嘉例川駅周辺に新スポット続々「温泉に宿、食堂まで復活へ」 大雨被害を乗り越え芽吹く“レトロ再生”
2026年2月17日(火) 10:00
地域の魅力にひかれた仕掛け人が再生をけん引

嘉例川で生まれる雇用と観光の新モデル「NPOが仕掛ける地域再建」
これらの施設開発を主導しているのは、永田浩次さんだ。霧島市出身の永田さんは、6年前にこの地を訪れ、「なかなか良い場所だな」と印象を受けたという。
「駅舎が築120年の古い木造なので、それにマッチした外観、街づくりをしようと一生懸命考えた」という永田さん。地元の人々が嘉例川駅を大切にする姿に感銘を受け、NPO法人を設立。倉庫や空き家をリノベーションして新たな観光スポットを次々と創出している。
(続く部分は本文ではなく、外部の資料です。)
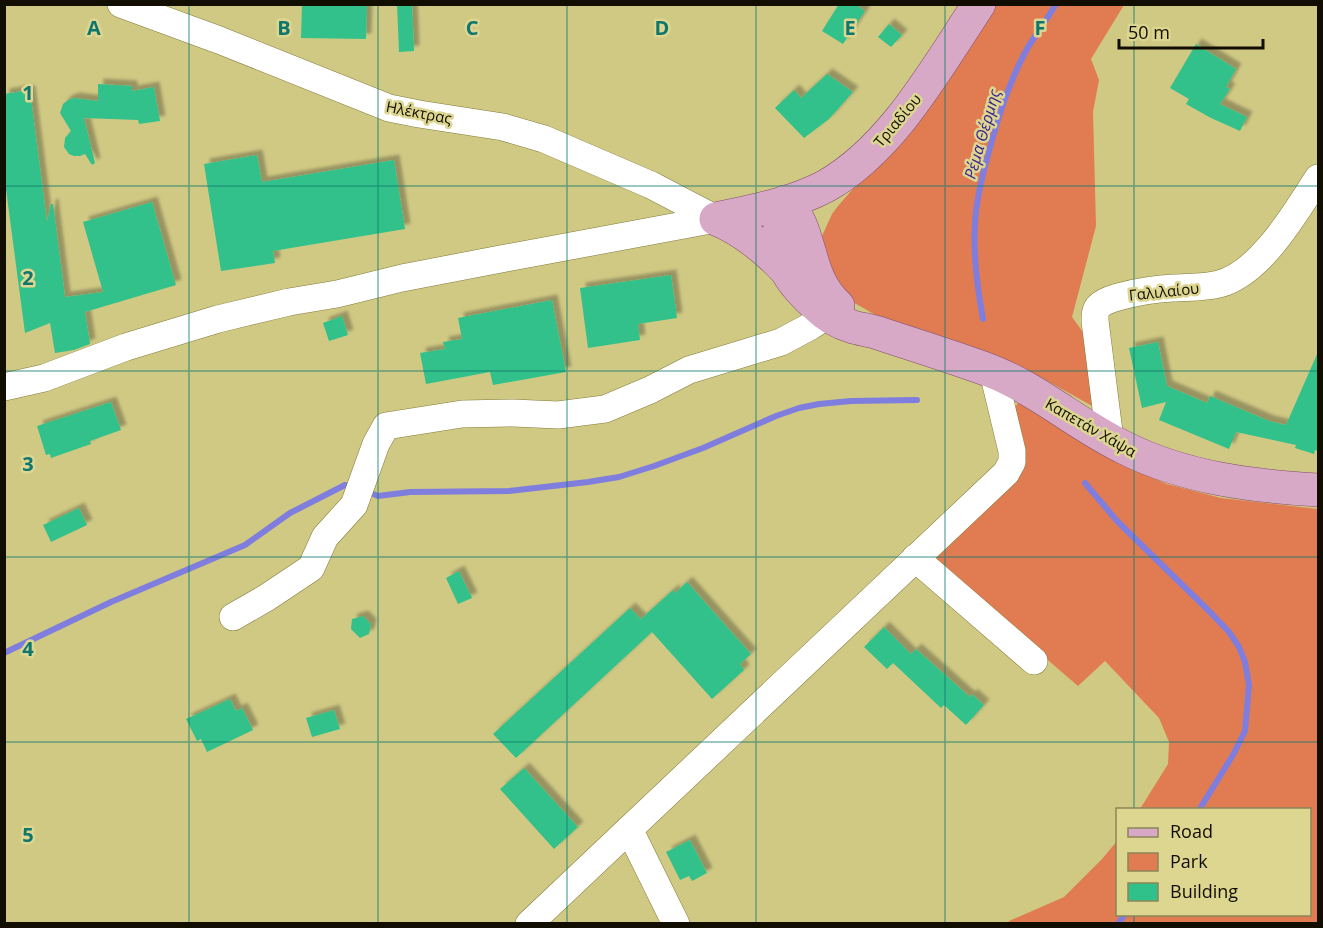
<svg xmlns="http://www.w3.org/2000/svg" width="1323" height="928" font-family="'Open Sans',sans-serif">
<style>
.green{fill:#e17c52}
.lines{fill:none;stroke-linecap:round;stroke-linejoin:round}
.stream{stroke:#7f7dde;stroke-width:6}
.building{fill:#30c18a;filter:url(#shadow)}
.minor-casing{stroke:#837b38;stroke-width:28}
.major-casing{stroke:#814d68;stroke-width:34}
.minor{stroke:#fff;stroke-width:27}
.major{stroke:#d7a9c6;stroke-width:33}
.grid{fill:none;stroke:#0f766e;stroke-width:1.5;stroke-opacity:0.55}
.labels{text-anchor:middle;dominant-baseline:central;stroke-width:5;stroke-linejoin:round;paint-order:stroke}
.street-label{font-size:15px;fill:#110d00;stroke:#ddd691}
.water-label{font-size:16px;font-style:italic;fill:#361d90;stroke:#ddd691}
.grid-label{font-size:20px;text-anchor:middle;font-weight:bold;fill:#0f766e;stroke:#ddd691;stroke-width:5;stroke-linejoin:round;paint-order:stroke}
</style>
<defs>
<filter id="shadow"><feDropShadow dx="5.5" dy="-5.5" stdDeviation="1.5" flood-color="#0004"/></filter>
</defs>
<rect width="100%" height="100%" fill="#d0c984"/>
<path class="green" d="M 996,5 L 1124,5 L 1091,59 L 1099,80 L 1093,112 L 1096,226 L 1072,317 L 1088,339 L 1094,407 L 1017,364 L 982,353 L 879,317 L 844,297 L 820,247 L 822,236 L 832,214 L 838,206 L 938,91 Z
M 1018,402 L 1021,402 L 1048,421 L 1124,466 L 1167,484 L 1221,498 L 1318,509 L 1318,923 L 1008,923 L 1009,921 L 1064,897 L 1102,859 L 1117,841 L 1118,914 L 1310,914 L 1310,810 L 1140,809 L 1168,764 L 1169,742 L 1159,718 L 1105,661 L 1078,686 L 931,560 L 1012,486 L 1025,452 L 1024,441 L 1015,408 Z"/>
<g class="lines">
<path class="stream" d="M 983,319 C 977,287 973,255 975,223 C 976,200 982,177 988,155 C 998,118 1009,81 1028,47 C 1037,33 1047,19 1056,4
M 1085,483 L 1117,521 L 1210,612 L 1229,632 L 1239,647 L 1245,662 L 1249,685 L 1245,731 L 1233,755 L 1199,810
M 366,491 L 378,496 L 410,492 L 509,491 L 588,482 L 619,477 L 654,466 L 703,448 L 776,416 L 799,408 L 819,404 L 851,401 L 917,400
M 4,653 L 111,602 L 245,545 L 290,513 L 345,485 L 353,487
M 1118,924 L 1125,914"/>
</g>
<path class="building" d="M 302,4 L 367,4 L 366,39 L 301,38 Z
M 397,4 L 412,4 L 414,51 L 399,52 Z
M 839,4 L 855,4 L 865,11 L 843,44 L 822,31 Z
M 889,24 L 902,35 L 891,47 L 878,37 Z
M 1196,44 L 1236,69 L 1226,87 L 1230,89 L 1220,104 L 1247,117 L 1240,131 L 1211,118 L 1186,104 L 1189,99 L 1170,88 Z
M 827,74 L 853,92 L 829,119 L 804,138 L 775,108 L 794,90 L 801,98 Z
M 98,84 L 132,86 L 132,91 L 154,87 L 160,121 L 139,124 L 138,120 L 84,118 L 95,163 L 92,165 L 85,154 L 80,156 L 74,156 L 69,154 L 64,147 L 65,138 L 71,131 L 60,113 L 63,104 L 68,100 L 74,98 L 98,101 Z
M 23,91 L 30,91 L 47,222 L 51,204 L 53,204 L 65,297 L 103,292 L 83,222 L 152,202 L 176,285 L 85,312 L 90,344 L 74,350 L 55,353 L 50,323 L 25,333 L 4,174 L 4,94 Z
M 257,155 L 262,182 L 394,160 L 405,229 L 273,251 L 275,263 L 221,271 L 204,164 Z
M 671,275 L 677,318 L 638,324 L 640,340 L 588,348 L 580,288 Z
M 552,300 L 566,372 L 493,385 L 490,372 L 426,384 L 420,353 L 445,349 L 443,342 L 462,339 L 458,318 Z
M 342,316 L 348,335 L 329,341 L 323,323 Z
M 1158,342 L 1167,386 L 1207,403 L 1210,396 L 1269,421 L 1286,425 L 1318,352 L 1318,451 L 1315,450 L 1314,454 L 1295,448 L 1296,445 L 1236,432 L 1229,449 L 1159,420 L 1166,402 L 1142,408 L 1129,348 Z
M 111,402 L 121,430 L 90,441 L 91,444 L 51,458 L 50,454 L 46,455 L 37,426 Z
M 79,508 L 87,525 L 51,542 L 43,525 Z
M 459,571 L 472,598 L 458,604 L 446,578 Z
M 687,582 L 751,654 L 740,664 L 744,670 L 712,699 L 652,632 L 516,758 L 493,734 L 630,608 L 641,619 L 673,590 L 675,593 Z
M 363,616 L 371,624 L 369,634 L 360,638 L 351,629 L 352,619 Z
M 884,627 L 911,654 L 916,649 L 970,697 L 972,694 L 984,705 L 966,725 L 944,705 L 941,708 L 893,663 L 887,669 L 864,647 Z
M 230,699 L 236,711 L 242,708 L 253,730 L 207,752 L 201,739 L 197,741 L 186,719 Z
M 334,710 L 340,729 L 312,737 L 306,718 Z
M 524,768 L 578,827 L 554,849 L 500,789 Z
M 690,840 L 707,873 L 692,881 L 689,876 L 680,880 L 666,852 Z"/>
<g class="lines">
<defs>
<path id="minor" d="M 121,4 L 219,40 L 389,108 L 419,114 L 503,127 L 544,139 L 651,185 L 716,219
M 4,387 L 44,378 L 126,347 L 218,319 L 289,302 L 337,294 L 402,278 L 506,258 L 716,219
M 1110,440 L 1095,321 C 1095,316 1095,311 1098,307 C 1102,302 1111,299 1118,297 C 1136,292 1154,289 1173,288 C 1188,287 1204,288 1219,284 C 1261,273 1295,213 1318,178
M 915,558 L 1034,661
M 233,617 L 266,598 L 311,568 L 325,537 L 354,505 L 376,444 L 386,426 L 462,414 L 513,413 L 558,415 L 605,409 L 650,390 L 689,370 L 781,342 L 811,326 L 828,315
M 629,829 L 676,924
M 529,924 L 1006,473 L 1012,462 L 1012,451 L 993,372"/>
<path id="major" d="M 785,202 C 778,224 777,247 786,269 C 791,281 807,298 818,307 C 827,316 840,323 853,327 C 860,329 868,330 875,332 C 914,345 953,357 991,371 C 1039,390 1079,426 1125,448 C 1185,478 1252,486 1318,490
M 785,202 C 814,229 804,276 838,306
M 716,219 C 753,211 792,204 826,186 C 893,148 937,67 979,4
M 716,219 C 743,230 766,249 786,270"/>
</defs>
<use href="#minor" class="minor-casing"/>
<use href="#major" class="major-casing"/>
<use href="#minor" class="minor"/>
<use href="#major" class="major"/>
</g>
<path class="grid" d="M 189,4 L 189,924M 378,4 L 378,924M 567,4 L 567,924M 756,4 L 756,924M 945,4 L 945,924M 1134,4 L 1134,810M 4,186 L 1318,186M 4,371 L 1318,371M 4,557 L 1318,557M 4,742 L 1318,742M 1134,914 L 1134,924"/>
<g class="labels">
<g class="street-label">
<text transform="translate(419 112) rotate(11)">Ηλέκτρας</text>
<text transform="translate(897 120) rotate(-50)">Τριαδίου</text>
<text transform="translate(1164 291) rotate(-6)">Γαλιλαίου</text>
<text transform="translate(1091 427) rotate(30)">Καπετάν Χάψα</text>
</g>
<g class="water-label">
<text transform="translate(982 134) rotate(-74)">Ρέμα Θέρμης</text>
</g>
</g>
<g class="grid-label">
<text x="94" y="35">A</text>
<text x="284" y="35">B</text>
<text x="472" y="35">C</text>
<text x="662" y="35">D</text>
<text x="850" y="35">E</text>
<text x="1040" y="35">F</text>
<text x="28" y="100">1</text>
<text x="28" y="285">2</text>
<text x="28" y="471">3</text>
<text x="28" y="656">4</text>
<text x="28" y="842">5</text>
</g>
<rect width="1323" height="928" fill="none" stroke="#110d00" stroke-width="12"/>
<rect x="1116" y="808" width="195" height="108" fill="#ddd691" stroke="#8b8657" stroke-width="1.5"/>
<rect x="1128" y="828" width="30" height="9" fill="#d7a9c6" stroke="#8b8657" stroke-width="1.5"/>
<text x="1170" y="838" font-size="18" fill="#110d00">Road</text>
<rect x="1128" y="853" width="30" height="18" fill="#e17c52" stroke="#8b8657" stroke-width="1.5"/>
<text x="1170" y="868" font-size="18" fill="#110d00">Park</text>
<rect x="1128" y="883" width="30" height="18" fill="#30c18a" stroke="#8b8657" stroke-width="1.5"/>
<text x="1170" y="898" font-size="18" fill="#110d00">Building</text>
<path d="M1119 39v9h144v-9" fill="none" stroke="#110d00" stroke-width="3"/>
<text x="1128" y="39" font-size="18" fill="#110d00" stroke="#ddd691" stroke-width="4.5" paint-order="stroke">50 m</text>
</svg>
永田さんの取り組みは観光開発にとどまらない。地元での雇用創出や、地域で生産された野菜や手作り作品の販売など、地域経済の活性化も目指している。「だいたい8人から10人ぐらいパートの人々に手伝ってもらってます」と永田さんは地域の協力体制について語る。
鍋を囲んで未来へ向けた取り組み議論
宿泊施設の宴会場では永田さんと20人あまりの地域の仲間たちが集まり、嘉例川の未来について語り合う定例会が開かれている。定例会といっても鍋を囲んで和やかな雰囲気だ。
「マルシェを2月22日、3月も4月も5月も毎月計画しています。舞台もしっかり造って芸人さんも呼んでますので、盛り上げましょう」と永田さんは意気込む。
嘉例川駅前の温泉と宿泊施設は、桜が咲く2026年春のグランドオープンを目指している。JR肥薩線の運行再開と相まって、この地域が再び活気を取り戻す日も近い。